N.C. Highway 12, which sustained severe damage, has been stitched back together by a handful of engineers, riggers and laborers. A two-lane, 650-foot temporary bridge has pumped life back into the communities.

“Since the bridge has opened back up, there’s been a lot more business,” said Nathan Stancio, with Waves Market.

The North Carolina Department of Transportation reopened Highway 12 on Oct. 10. A temporary bridge links the Outer Banks and it is expected to be in place for two years. The DOT is still working to find a permanent solution to the Highway 12 issue.

In August, Hurricane Irene washed out two areas of Highway 12, including a section more than 200 feet long in the Pea Island National Wildlife Refuge, south of Nags Head, when the Category 1 storm touched down on the coast.

For now, commerce is creeping back to the island. With the road now passable, tourists can get back to spending money.

“There’s going to be money coming through the businesses (and) restaurants. Just everything on the whole is going to be better,” Stancio said.

For Hatteras Island resident Kimmie Robertson, returning to normal means replacing the roadside garbage with roadside gardens.

“It was a lot more water than I ever expected,” she said. “I was very nervous about how fast the water was coming up. Probably the biggest shock was coming out and seeing the devastation and not thinking it would ever be like that.”

======

### [Directive]
Please copy the Highway 12 text word for word, from "In August, Hurricane" to "with roadside gardens.". The lines that come next have no connection to the Highway 12 text.

======

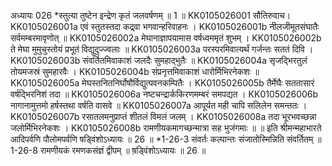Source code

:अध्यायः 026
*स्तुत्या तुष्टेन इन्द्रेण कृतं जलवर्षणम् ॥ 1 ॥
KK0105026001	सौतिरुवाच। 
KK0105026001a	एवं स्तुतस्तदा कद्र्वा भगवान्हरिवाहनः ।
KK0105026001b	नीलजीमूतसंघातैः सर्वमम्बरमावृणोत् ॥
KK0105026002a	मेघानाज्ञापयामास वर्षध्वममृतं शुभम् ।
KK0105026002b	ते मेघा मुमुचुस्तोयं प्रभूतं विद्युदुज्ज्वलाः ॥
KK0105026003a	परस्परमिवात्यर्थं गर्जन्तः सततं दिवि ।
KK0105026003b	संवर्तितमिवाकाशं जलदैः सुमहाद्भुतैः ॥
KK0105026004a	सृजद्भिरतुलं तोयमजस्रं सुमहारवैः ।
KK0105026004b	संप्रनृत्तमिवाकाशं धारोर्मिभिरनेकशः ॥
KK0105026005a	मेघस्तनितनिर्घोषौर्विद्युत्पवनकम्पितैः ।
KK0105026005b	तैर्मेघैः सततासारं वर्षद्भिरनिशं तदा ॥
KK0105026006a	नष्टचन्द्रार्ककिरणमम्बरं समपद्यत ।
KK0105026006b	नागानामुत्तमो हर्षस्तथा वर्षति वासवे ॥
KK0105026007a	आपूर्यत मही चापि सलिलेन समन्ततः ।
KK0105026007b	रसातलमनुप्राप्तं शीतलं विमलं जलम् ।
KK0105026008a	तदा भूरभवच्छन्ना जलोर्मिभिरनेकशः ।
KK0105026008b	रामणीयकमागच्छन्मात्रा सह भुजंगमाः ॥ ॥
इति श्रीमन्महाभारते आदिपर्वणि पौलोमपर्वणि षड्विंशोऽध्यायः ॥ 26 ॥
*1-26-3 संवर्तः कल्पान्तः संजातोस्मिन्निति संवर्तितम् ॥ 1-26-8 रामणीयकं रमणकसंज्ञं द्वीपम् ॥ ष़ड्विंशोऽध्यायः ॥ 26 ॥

======

### [Task output]
In August, Hurricane Irene washed out two areas of Highway 12, including a section more than 200 feet long in the Pea Island National Wildlife Refuge, south of Nags Head, when the Category 1 storm touched down on the coast.

For now, commerce is creeping back to the island. With the road now passable, tourists can get back to spending money.

“There’s going to be money coming through the businesses (and) restaurants. Just everything on the whole is going to be better,” Stancio said.

For Hatteras Island resident Kimmie Robertson, returning to normal means replacing the roadside garbage with roadside gardens.